The play takes place over decades in one Austin home - a fictionalized version of a small house on Rainey Street - and is populated by multiple generations by Latina women, portrayed by a small ensemble of actors including Tonie Knight. One of the characters Knight plays is Donna. "She's there throughout [the play]," Knight says, "[and] in the '70s she's a single mom who has had to move back into her mother's house and times are tough and she's got this job in a bar and just trying to make it. She's very much a live-in-the-now person, quite a risk taker, and really sort of the opposite almost in in a lot of ways of her mother. I also play her mother, Elsa, in the 50s, who is not anything like Donna. She's very image conscious, a strong matriarch, and religious and... just one of those Latina moms who just pushes and pushes for you to always do your best. Donna is looser. And I actually have some of both of them in me. I've been both of those Latina moms and both of those Latina daughters."
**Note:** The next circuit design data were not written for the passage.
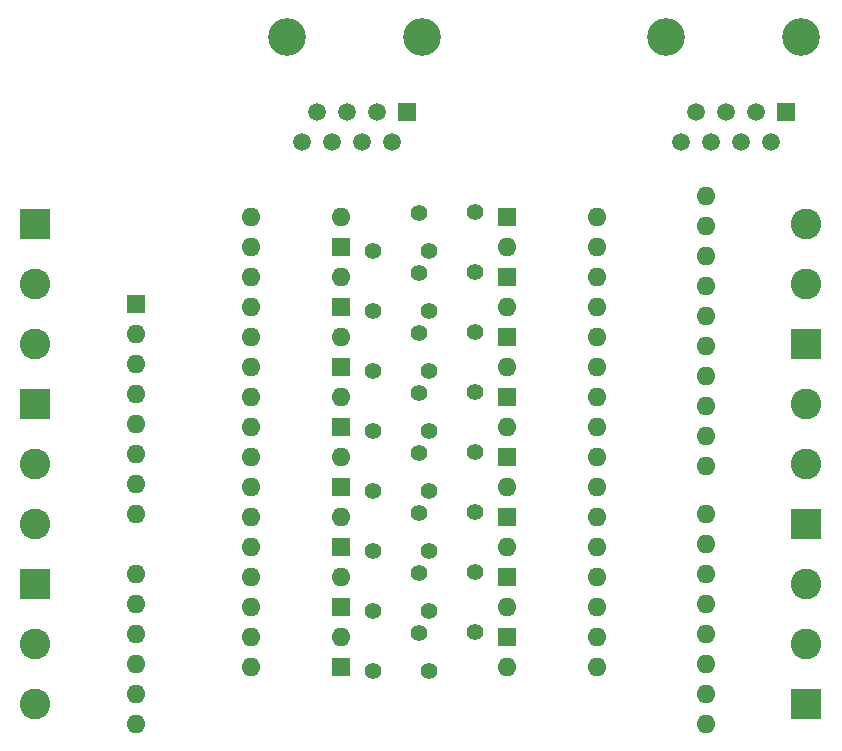
<source format=gbr>
%TF.GenerationSoftware,KiCad,Pcbnew,8.0.2*%
%TF.CreationDate,2024-05-20T23:24:51+02:00*%
%TF.ProjectId,S88_UNO_SHIELD,5338385f-554e-44f5-9f53-4849454c442e,rev?*%
%TF.SameCoordinates,Original*%
%TF.FileFunction,Soldermask,Bot*%
%TF.FilePolarity,Negative*%
%FSLAX46Y46*%
G04 Gerber Fmt 4.6, Leading zero omitted, Abs format (unit mm)*
G04 Created by KiCad (PCBNEW 8.0.2) date 2024-05-20 23:24:51*
%MOMM*%
%LPD*%
G01*
G04 APERTURE LIST*
G04 Aperture macros list*
%AMHorizOval*
0 Thick line with rounded ends*
0 $1 width*
0 $2 $3 position (X,Y) of the first rounded end (center of the circle)*
0 $4 $5 position (X,Y) of the second rounded end (center of the circle)*
0 Add line between two ends*
20,1,$1,$2,$3,$4,$5,0*
0 Add two circle primitives to create the rounded ends*
1,1,$1,$2,$3*
1,1,$1,$4,$5*%
G04 Aperture macros list end*
%ADD10R,1.600000X1.600000*%
%ADD11O,1.600000X1.600000*%
%ADD12C,1.400000*%
%ADD13HorizOval,1.400000X0.000000X0.000000X0.000000X0.000000X0*%
%ADD14R,2.600000X2.600000*%
%ADD15C,2.600000*%
%ADD16HorizOval,1.400000X0.000000X0.000000X0.000000X0.000000X0*%
%ADD17C,3.200000*%
%ADD18R,1.500000X1.500000*%
%ADD19C,1.500000*%
G04 APERTURE END LIST*
D10*
%TO.C,U702*%
X60800000Y-112781000D03*
D11*
X60800000Y-110241000D03*
X53180000Y-110241000D03*
X53180000Y-112781000D03*
%TD*%
D10*
%TO.C,U1402*%
X74841000Y-79756000D03*
D11*
X74841000Y-82296000D03*
X82461000Y-82296000D03*
X82461000Y-79756000D03*
%TD*%
D12*
%TO.C,R1301*%
X67368506Y-79411639D03*
D13*
X63477000Y-82677000D03*
%TD*%
D14*
%TO.C,J301*%
X34925000Y-110871000D03*
D15*
X34925000Y-115951000D03*
X34925000Y-121031000D03*
%TD*%
D10*
%TO.C,U1602*%
X74841000Y-89916000D03*
D11*
X74841000Y-92456000D03*
X82461000Y-92456000D03*
X82461000Y-89916000D03*
%TD*%
D10*
%TO.C,U1502*%
X74841000Y-84836000D03*
D11*
X74841000Y-87376000D03*
X82461000Y-87376000D03*
X82461000Y-84836000D03*
%TD*%
D12*
%TO.C,R2001*%
X68272494Y-113125361D03*
D16*
X72164000Y-109860000D03*
%TD*%
D10*
%TO.C,U2002*%
X74841000Y-110236000D03*
D11*
X74841000Y-112776000D03*
X82461000Y-112776000D03*
X82461000Y-110236000D03*
%TD*%
D14*
%TO.C,J402*%
X100203000Y-105791000D03*
D15*
X100203000Y-100711000D03*
X100203000Y-95631000D03*
%TD*%
D10*
%TO.C,U602*%
X60800000Y-117861000D03*
D11*
X60800000Y-115321000D03*
X53180000Y-115321000D03*
X53180000Y-117861000D03*
%TD*%
D10*
%TO.C,U1302*%
X60800000Y-82301000D03*
D11*
X60800000Y-79761000D03*
X53180000Y-79761000D03*
X53180000Y-82301000D03*
%TD*%
D14*
%TO.C,J303*%
X34925000Y-80391000D03*
D15*
X34925000Y-85471000D03*
X34925000Y-90551000D03*
%TD*%
D12*
%TO.C,R601*%
X67368506Y-114971639D03*
D13*
X63477000Y-118237000D03*
%TD*%
D10*
%TO.C,U802*%
X60800000Y-107701000D03*
D11*
X60800000Y-105161000D03*
X53180000Y-105161000D03*
X53180000Y-107701000D03*
%TD*%
D14*
%TO.C,J302*%
X34925000Y-95631000D03*
D15*
X34925000Y-100711000D03*
X34925000Y-105791000D03*
%TD*%
D14*
%TO.C,J401*%
X100203000Y-90551000D03*
D15*
X100203000Y-85471000D03*
X100203000Y-80391000D03*
%TD*%
D12*
%TO.C,R1401*%
X68272494Y-82645361D03*
D16*
X72164000Y-79380000D03*
%TD*%
D12*
%TO.C,R1701*%
X68272494Y-97885361D03*
D16*
X72164000Y-94620000D03*
%TD*%
D12*
%TO.C,R701*%
X67368506Y-109891639D03*
D13*
X63477000Y-113157000D03*
%TD*%
D10*
%TO.C,U1702*%
X74841000Y-94996000D03*
D11*
X74841000Y-97536000D03*
X82461000Y-97536000D03*
X82461000Y-94996000D03*
%TD*%
D17*
%TO.C,J502*%
X67655500Y-64536000D03*
X56225500Y-64536000D03*
D18*
X66385500Y-70886000D03*
D19*
X65115500Y-73426000D03*
X63845500Y-70886000D03*
X62575500Y-73426000D03*
X61305500Y-70886000D03*
X60035500Y-73426000D03*
X58765500Y-70886000D03*
X57495500Y-73426000D03*
%TD*%
D12*
%TO.C,R1501*%
X68272494Y-87725361D03*
D16*
X72164000Y-84460000D03*
%TD*%
D12*
%TO.C,R1801*%
X68272494Y-102965361D03*
D16*
X72164000Y-99700000D03*
%TD*%
D10*
%TO.C,U1902*%
X74841000Y-105156000D03*
D11*
X74841000Y-107696000D03*
X82461000Y-107696000D03*
X82461000Y-105156000D03*
%TD*%
D12*
%TO.C,R2101*%
X68272494Y-118205361D03*
D16*
X72164000Y-114940000D03*
%TD*%
D12*
%TO.C,R1001*%
X67368506Y-94651639D03*
D13*
X63477000Y-97917000D03*
%TD*%
D14*
%TO.C,J403*%
X100203000Y-121031000D03*
D15*
X100203000Y-115951000D03*
X100203000Y-110871000D03*
%TD*%
D12*
%TO.C,R1101*%
X67368506Y-89571639D03*
D13*
X63477000Y-92837000D03*
%TD*%
D10*
%TO.C,U2102*%
X74841000Y-115316000D03*
D11*
X74841000Y-117856000D03*
X82461000Y-117856000D03*
X82461000Y-115316000D03*
%TD*%
D17*
%TO.C,J501*%
X99786500Y-64536000D03*
X88356500Y-64536000D03*
D18*
X98516500Y-70886000D03*
D19*
X97246500Y-73426000D03*
X95976500Y-70886000D03*
X94706500Y-73426000D03*
X93436500Y-70886000D03*
X92166500Y-73426000D03*
X90896500Y-70886000D03*
X89626500Y-73426000D03*
%TD*%
D10*
%TO.C,U1102*%
X60800000Y-92461000D03*
D11*
X60800000Y-89921000D03*
X53180000Y-89921000D03*
X53180000Y-92461000D03*
%TD*%
D10*
%TO.C,U1002*%
X60800000Y-97541000D03*
D11*
X60800000Y-95001000D03*
X53180000Y-95001000D03*
X53180000Y-97541000D03*
%TD*%
D12*
%TO.C,R901*%
X67368506Y-99731639D03*
D13*
X63477000Y-102997000D03*
%TD*%
D12*
%TO.C,R1601*%
X68272494Y-92805361D03*
D16*
X72164000Y-89540000D03*
%TD*%
D12*
%TO.C,R801*%
X67368506Y-104811639D03*
D13*
X63477000Y-108077000D03*
%TD*%
D12*
%TO.C,R1201*%
X67368506Y-84491639D03*
D13*
X63477000Y-87757000D03*
%TD*%
D10*
%TO.C,U1202*%
X60800000Y-87381000D03*
D11*
X60800000Y-84841000D03*
X53180000Y-84841000D03*
X53180000Y-87381000D03*
%TD*%
D10*
%TO.C,U902*%
X60800000Y-102621000D03*
D11*
X60800000Y-100081000D03*
X53180000Y-100081000D03*
X53180000Y-102621000D03*
%TD*%
D12*
%TO.C,R1901*%
X68272494Y-108045361D03*
D16*
X72164000Y-104780000D03*
%TD*%
D10*
%TO.C,U1802*%
X74841000Y-100076000D03*
D11*
X74841000Y-102616000D03*
X82461000Y-102616000D03*
X82461000Y-100076000D03*
%TD*%
D10*
%TO.C,A201*%
X43434000Y-87122000D03*
D11*
X43434000Y-89662000D03*
X43434000Y-92202000D03*
X43434000Y-94742000D03*
X43434000Y-97282000D03*
X43434000Y-99822000D03*
X43434000Y-102362000D03*
X43434000Y-104902000D03*
X43434000Y-109982000D03*
X43434000Y-112522000D03*
X43434000Y-115062000D03*
X43434000Y-117602000D03*
X43434000Y-120142000D03*
X43434000Y-122682000D03*
X91694000Y-122682000D03*
X91694000Y-120142000D03*
X91694000Y-117602000D03*
X91694000Y-115062000D03*
X91694000Y-112522000D03*
X91694000Y-109982000D03*
X91694000Y-107442000D03*
X91694000Y-104902000D03*
X91694000Y-100842000D03*
X91694000Y-98302000D03*
X91694000Y-95762000D03*
X91694000Y-93222000D03*
X91694000Y-90682000D03*
X91694000Y-88142000D03*
X91694000Y-85602000D03*
X91694000Y-83062000D03*
X91694000Y-80522000D03*
X91694000Y-77982000D03*
%TD*%
M02*

</source>
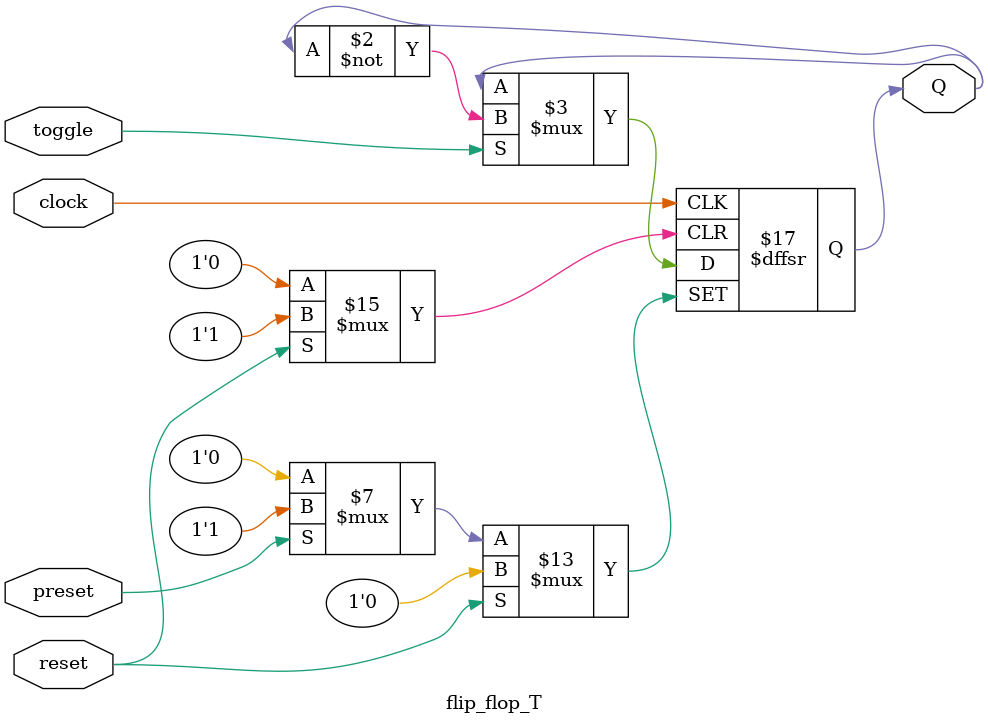
<source format=v>
module flip_flop_T(
    input clock,
    input toggle,
    input preset,
    input reset,
    output reg Q
);

always @(posedge clock or posedge preset or posedge reset) begin
    if (reset) begin
        Q <= 0;
    end
    else if (preset) begin
        Q <= 1;
    end
    else if (toggle) begin
        Q <= ~Q;
    end
end

endmodule

</source>
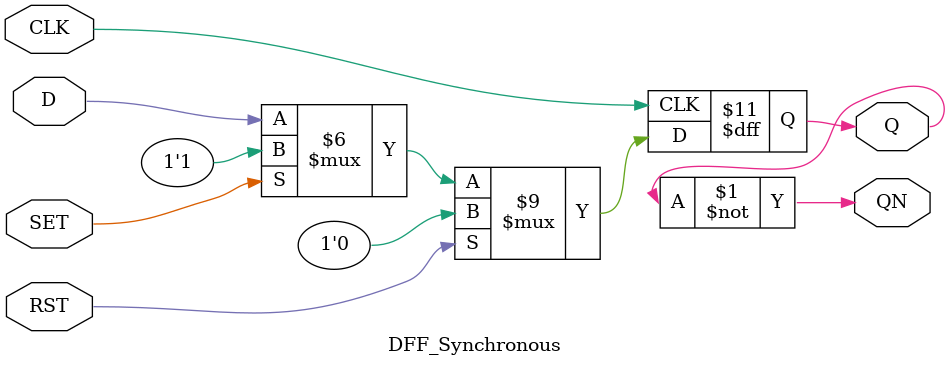
<source format=v>
`timescale 1ns / 1ps


module DFF_Synchronous(
    input D,SET,RST,CLK,
    output reg Q, output QN
    );
       
    assign QN = ~Q;
    
    always @( negedge CLK)
        begin
            if(RST == 1) Q <= 0;
            else if (SET == 1) Q <= 1;
            else Q <= D ;
         end
endmodule

</source>
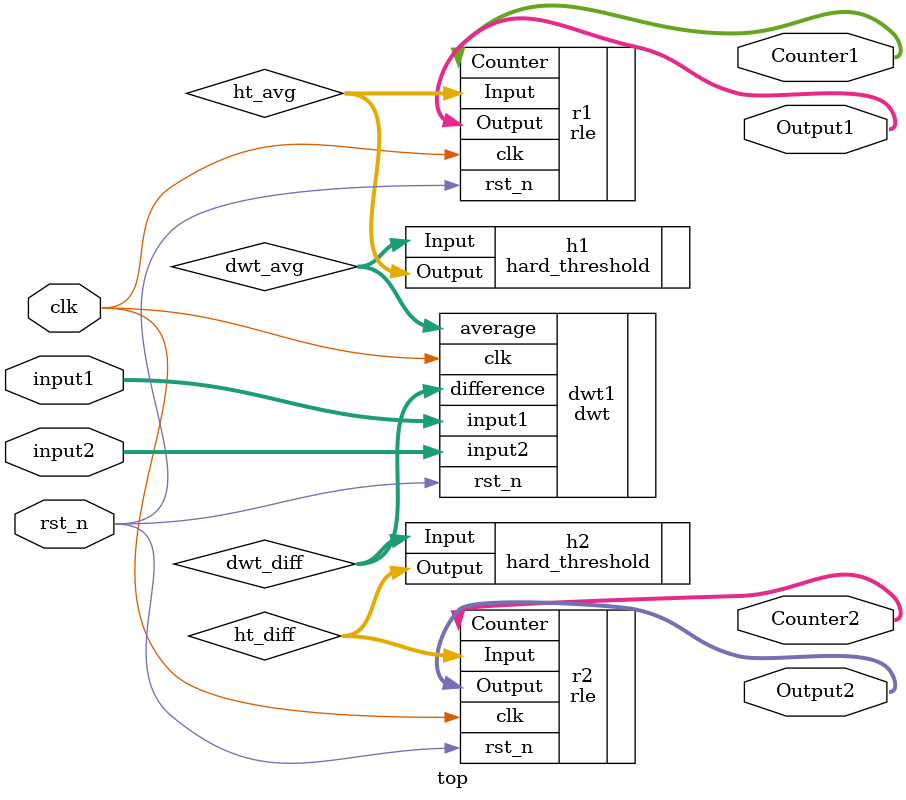
<source format=v>
`include "dwt.v"
`include "rle.v"
`include "hard_threshold.v"

module top( 
input  clk,rst_n,
input signed [7:0] input1,
input signed [7:0] input2,
output signed [8:0] Output1,
output  [7:0] Counter1,
output signed [8:0] Output2,
output  [7:0] Counter2);

wire signed [8:0] dwt_avg,dwt_diff,ht_avg,ht_diff;

dwt dwt1(.clk(clk),.rst_n(rst_n),.input1(input1),.input2(input2), .average(dwt_avg), .difference(dwt_diff));

hard_threshold h1 (.Input(dwt_avg),.Output(ht_avg)); // avg
hard_threshold h2 (.Input(dwt_diff),.Output(ht_diff)); // diff

rle r1 (.clk(clk),.rst_n(rst_n),.Input(ht_avg),.Output(Output1),.Counter(Counter1));

rle r2 (.clk(clk),.rst_n(rst_n),.Input(ht_diff),.Output(Output2),.Counter(Counter2));
//assign Output = {output1,counter1,output2,counter2};

endmodule

</source>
"So the story itself follows how these moms and daughters navigate really radical change," Garza says, "whether it's things like the pandemic, segregation, women's rights, the economy... and so the story weaves its way around them and through their lives, and that's how it comes to life.There's a couple of moments in the play that... I've gotten to see in rehearsal here and there that I really, really relate to, which is asking, 'Tell me your story. Tell me that story again, and I'm gonna listen differently this time.' So I hope that people ask anyone they love or anyone they know, tell me your story, and approach it in a different space of listening and receiving and empathizing and understanding."